- [Exercise details]
Exact reproduction of every record is required, and pictures are to be excluded.

Content starts

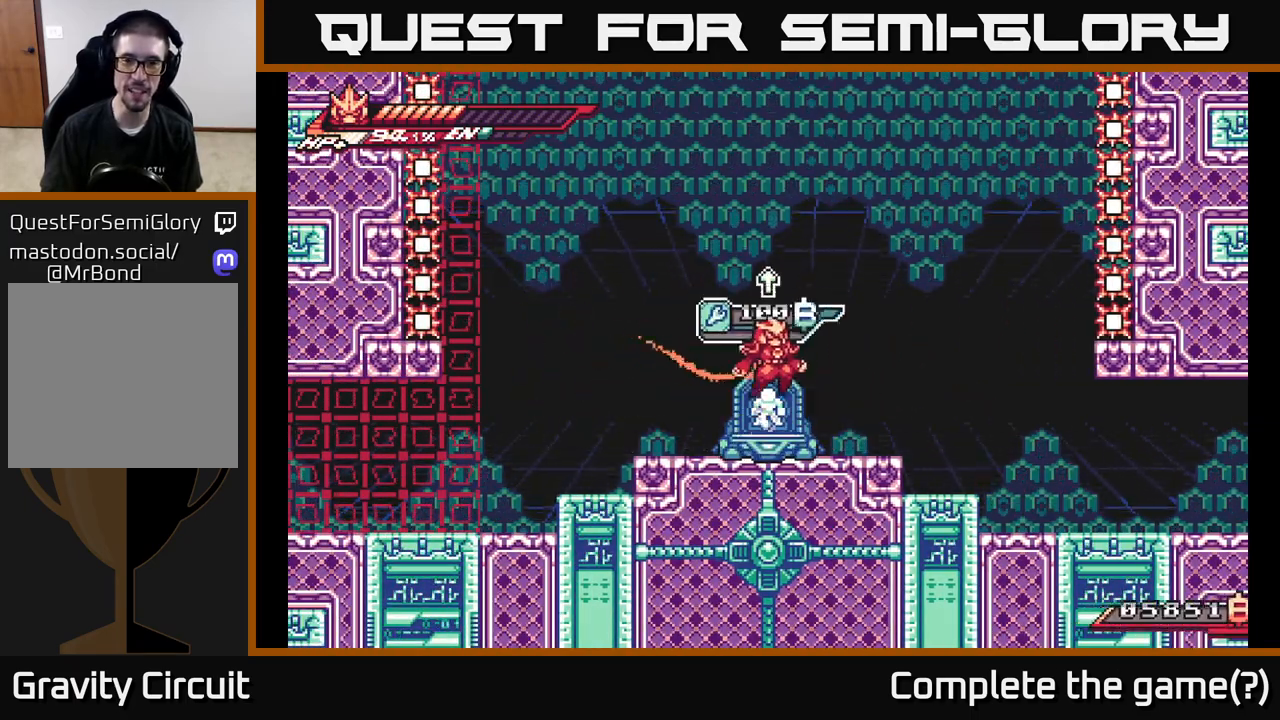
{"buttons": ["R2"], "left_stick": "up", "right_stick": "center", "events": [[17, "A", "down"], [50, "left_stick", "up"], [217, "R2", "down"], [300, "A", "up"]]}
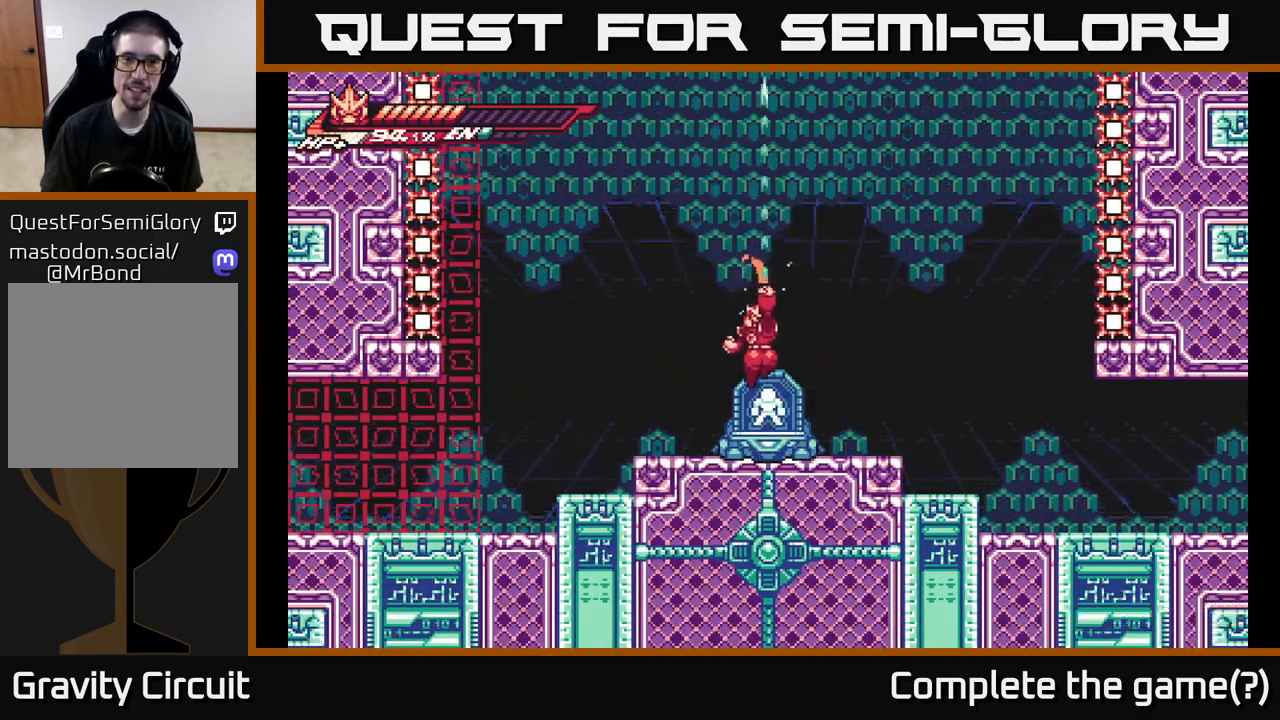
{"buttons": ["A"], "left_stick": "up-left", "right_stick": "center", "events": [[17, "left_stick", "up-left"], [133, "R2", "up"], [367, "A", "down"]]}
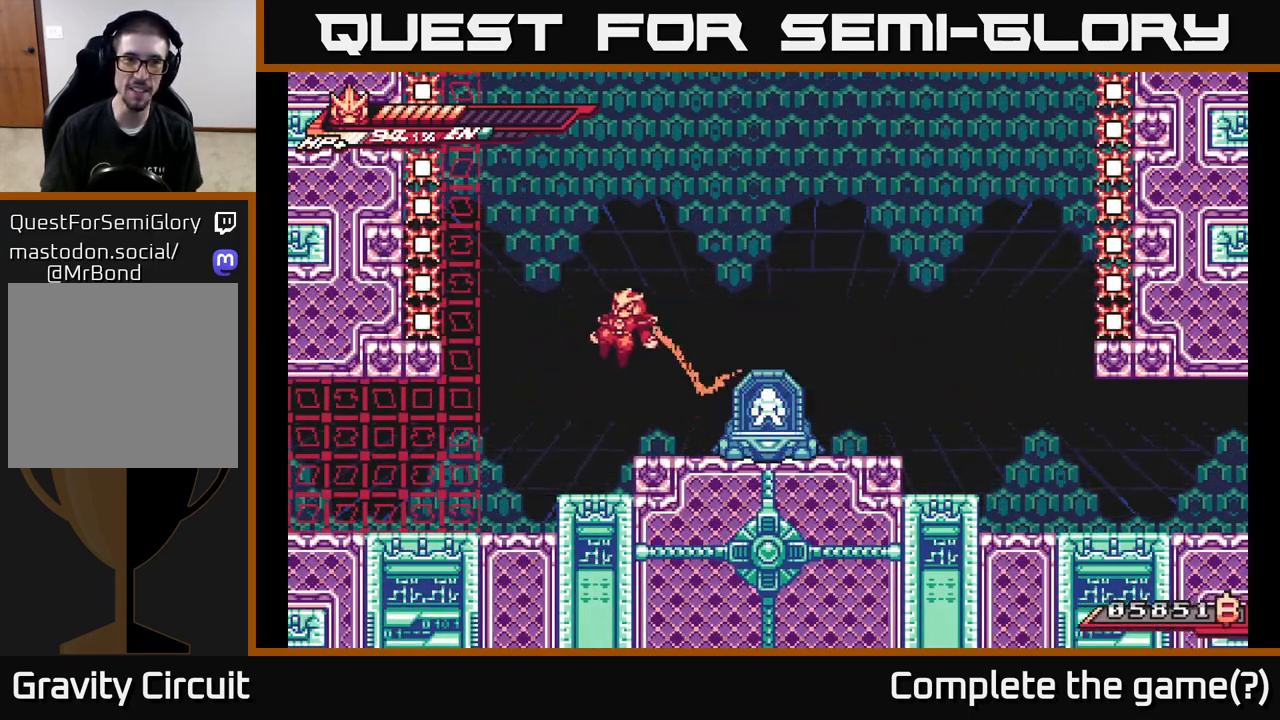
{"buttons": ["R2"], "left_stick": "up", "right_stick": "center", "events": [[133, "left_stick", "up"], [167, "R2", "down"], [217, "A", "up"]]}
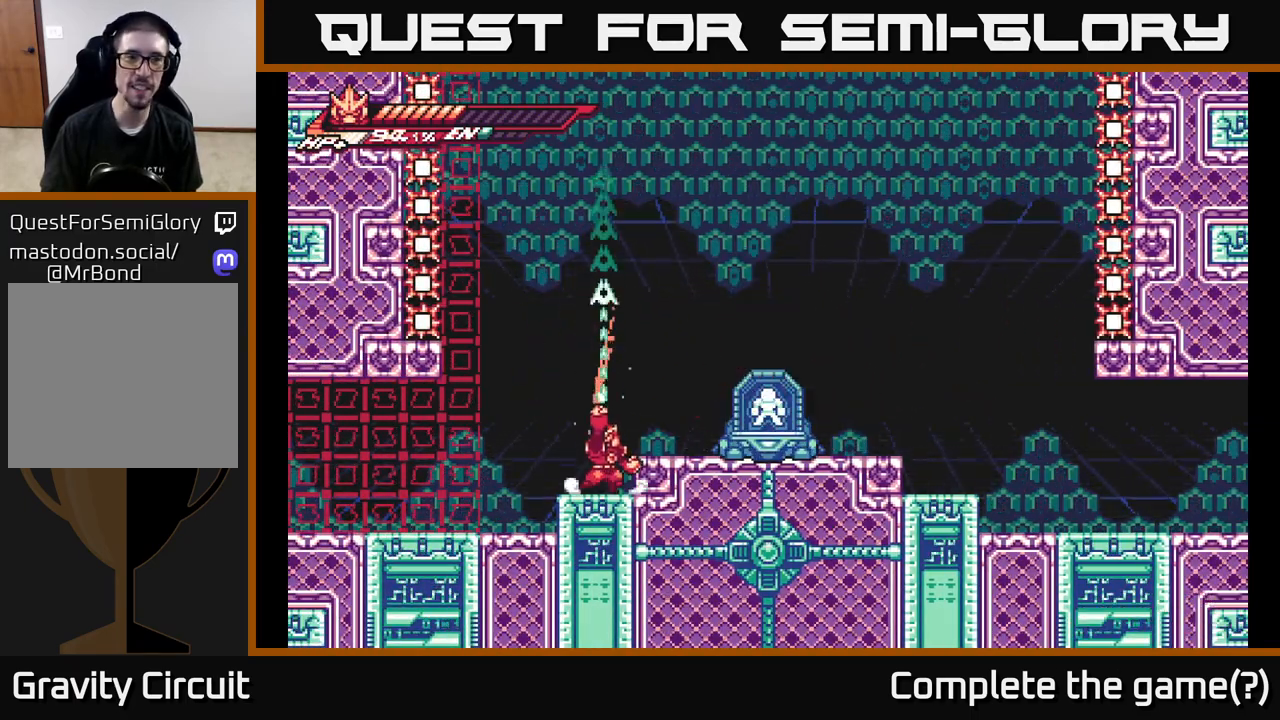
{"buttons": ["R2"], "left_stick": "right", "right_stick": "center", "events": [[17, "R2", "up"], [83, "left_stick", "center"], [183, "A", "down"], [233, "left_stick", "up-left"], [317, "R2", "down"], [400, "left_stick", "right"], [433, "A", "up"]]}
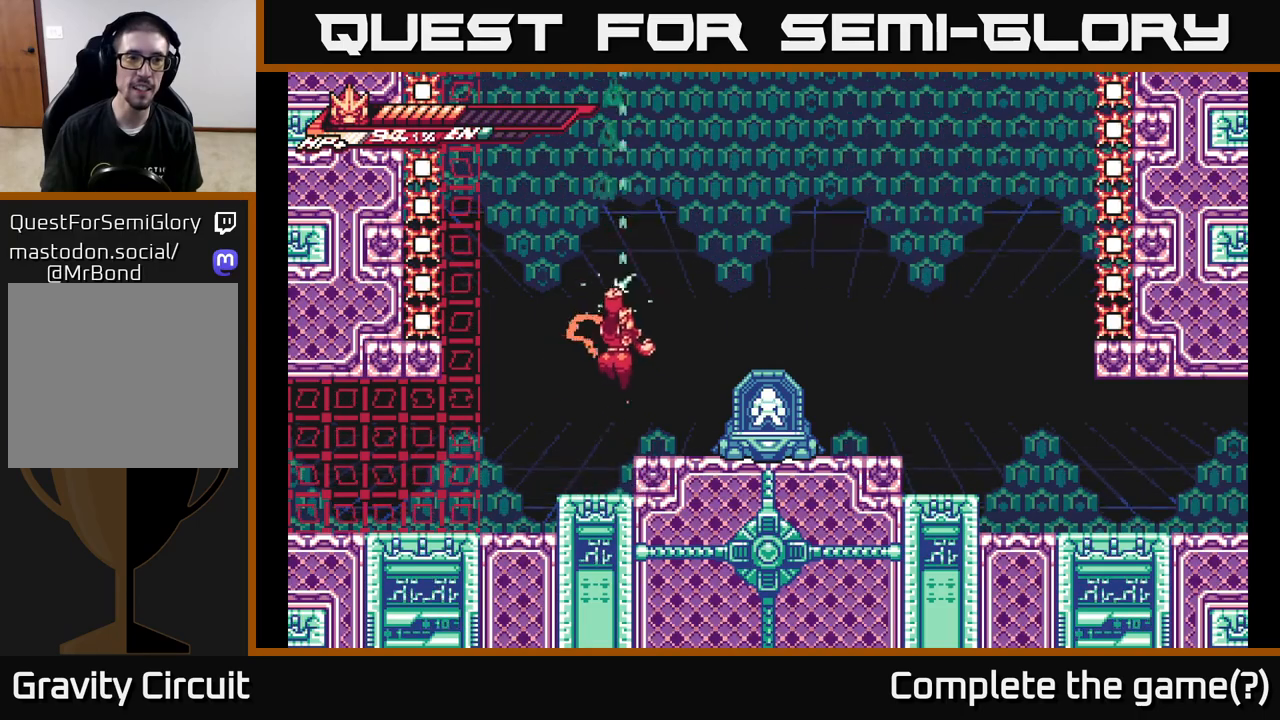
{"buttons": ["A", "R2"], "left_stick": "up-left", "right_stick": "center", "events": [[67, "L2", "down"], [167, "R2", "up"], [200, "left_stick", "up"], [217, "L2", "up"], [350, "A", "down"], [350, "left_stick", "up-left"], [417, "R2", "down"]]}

Content ends

- [Exercise response]
{"buttons": ["R2"], "left_stick": "up", "right_stick": "center", "events": [[17, "A", "down"], [50, "left_stick", "up"], [217, "R2", "down"], [300, "A", "up"]]}
{"buttons": ["A"], "left_stick": "up-left", "right_stick": "center", "events": [[17, "left_stick", "up-left"], [133, "R2", "up"], [367, "A", "down"]]}
{"buttons": ["R2"], "left_stick": "up", "right_stick": "center", "events": [[133, "left_stick", "up"], [167, "R2", "down"], [217, "A", "up"]]}
{"buttons": ["R2"], "left_stick": "right", "right_stick": "center", "events": [[17, "R2", "up"], [83, "left_stick", "center"], [183, "A", "down"], [233, "left_stick", "up-left"], [317, "R2", "down"], [400, "left_stick", "right"], [433, "A", "up"]]}
{"buttons": ["A", "R2"], "left_stick": "up-left", "right_stick": "center", "events": [[67, "L2", "down"], [167, "R2", "up"], [200, "left_stick", "up"], [217, "L2", "up"], [350, "A", "down"], [350, "left_stick", "up-left"], [417, "R2", "down"]]}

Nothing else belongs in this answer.